Her election in the Republican state of Indiana is often cited as evidence of Common Core’s unpopularity. In November of 2012, Ritz unseated Indiana’s incumbent Republican state superintendent, Dr. Tony Bennett, in part by campaigning against the Common Core initiative and claiming that Indiana’s adoption of the Common Core standards would result in a loss of state sovereignty. Ritz ended up receiving more votes in that election than did the new governor of Indiana, Mike Pence.

Common Core will allow the federal government to control educational content nationwide.

“Federal law requires states to establish their own academic standards,” Davidson told IdahoReporter.com. “However, federal law also prohibits the federal government from dictating to the states what those standards will be,” she noted.

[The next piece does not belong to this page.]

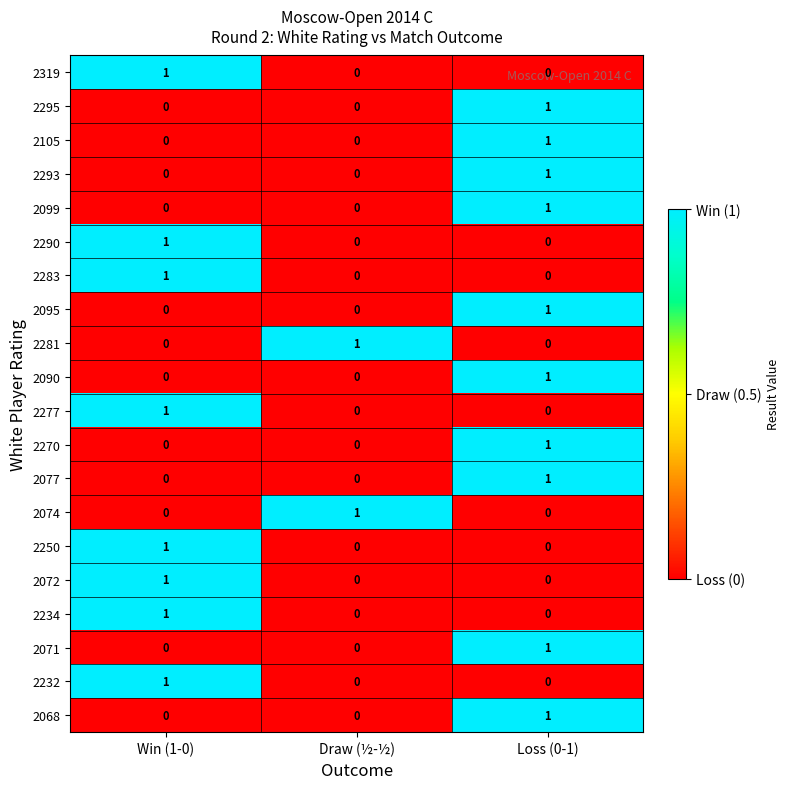

Is it true that 2077 equals -1 at Win (1-0)?

False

Jamie Gass, director of the Center for School Reform at the Pioneer Institute, agrees with Davidson on this point. “We’ve done independent research on the legal ramifications of the Common Core initiative and we’ve found that the notion of national academic standards and national curriculum are prohibited under three different federal laws,” he told IdahoReporter.com.

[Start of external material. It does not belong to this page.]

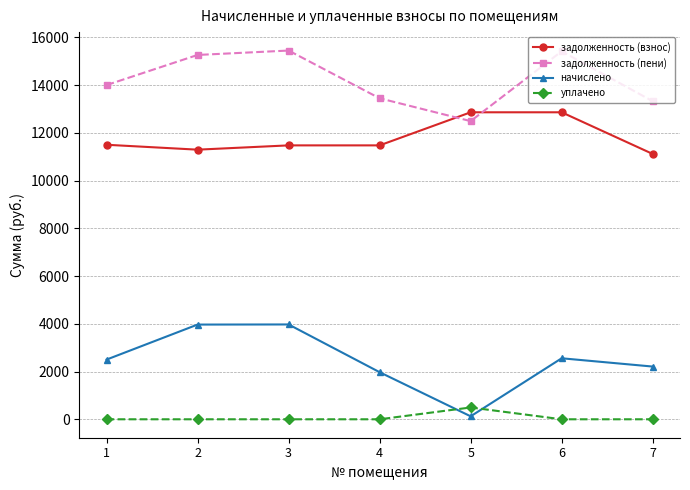

Where is the first local minimum for начислено?

5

However, Gass also says that despite the fact that the Common Core initiative originated from among the individual states, there has nonetheless been an attempt by the federal government to co-opt it.

As an example, Gass notes the implementation of President Barack Obama’s Race to the Top initiative back in 2009 and 2010. The program awarded the individual states with extra economic stimulus funds to be spent on public education if the states adopted certain education reforms that included both teacher evaluations and higher “college and career standards” for students.

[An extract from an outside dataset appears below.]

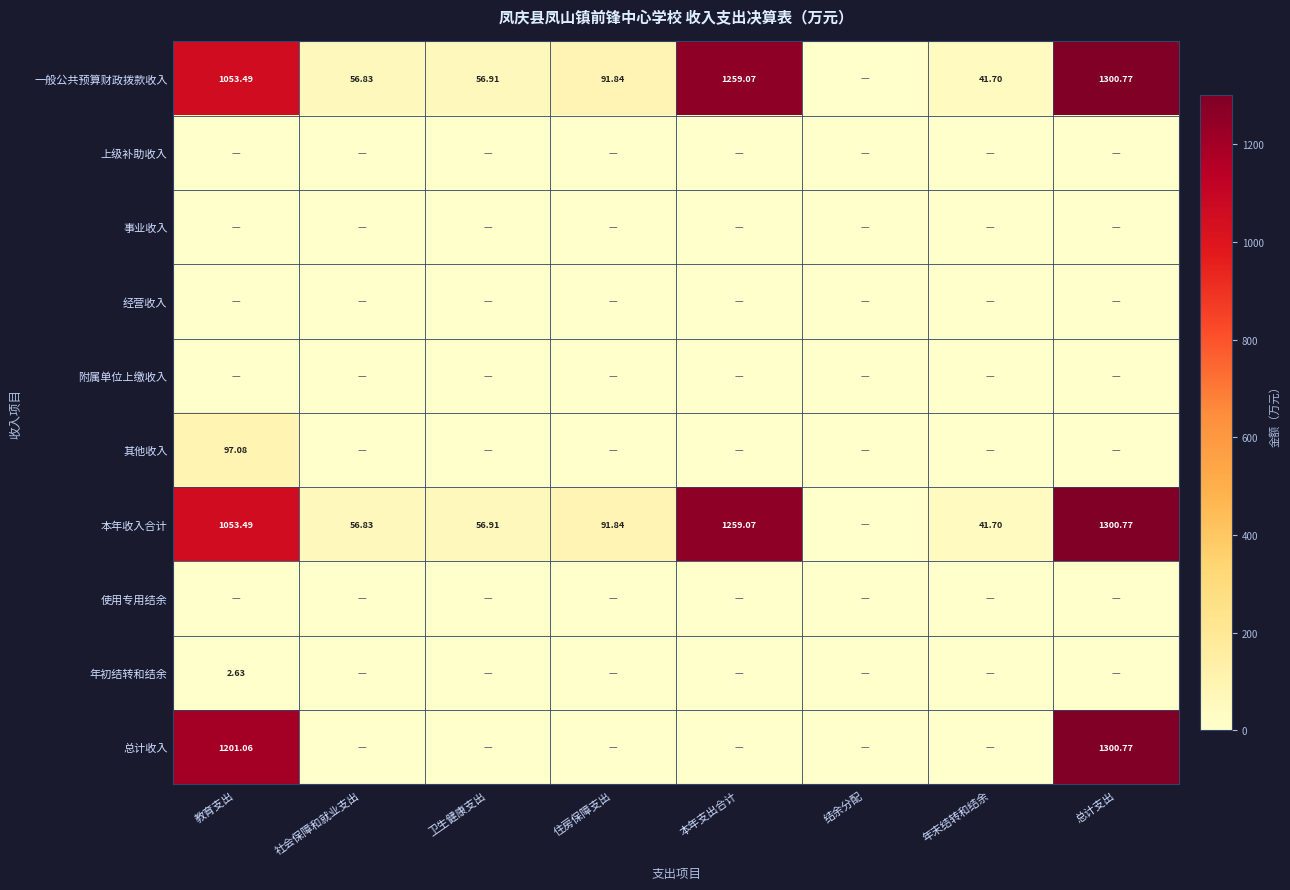

Rank the series by their maximum value, from lowest to highest.

上级补助收入, 事业收入, 经营收入, 附属单位上缴收入, 使用专用结余, 年初结转和结余, 其他收入, 一般公共预算财政拨款收入, 本年收入合计, 总计收入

Gass told IdahoReporter.com that when the state of Massachusetts first applied for the Race to the Top stimulus funds in the initial round of funds disbursements, the state ended up being ranked 13th among the 17 states that were first to apply. Later, after Massachusetts officially adopted the Common Core academic standards, the state received a No. 1 ranking when it next applied for the funds.

“The Obama administration couldn’t technically require the states to specifically adopt the Common Core standards, but they certainly used a carrot-and-stick approach to incentivize it,” Gass stated. “The lesson from Massachusetts was pretty clear. Adopt Common Core standards and you’ll get more money from the feds. Even supporters of Common Core agree that the Obama administration has been very aggressively using federal money to try and force states to get on board, and there’s no doubt that the goal here is national uniformity with education.”

Luna is one of the Common Core supporters who has nonetheless has expressed concerns about the Obama administration’s handling of it.

“Superintendent Luna always has concerns when the federal government tries to take credit for what the states have accomplished,” Luna spokesperson McGrath told IdahoReporter.com, noting that during the last election cycle, President Obama repeatedly claimed in his campaign speeches that he and his administration had brought uniformity to public education around the country. The president also asserted this claim in his State of the Union address in January of this year.

McGrath noted that while Idaho has chosen to adopt the Common Core standards for the teaching of mathematics and English language arts, the state can also at any time choose to not adopt those standards. “We can choose even higher standards, if we want, in the future,” she said.

Note: IdahoReporter.com is published by the Idaho Freedom Foundation.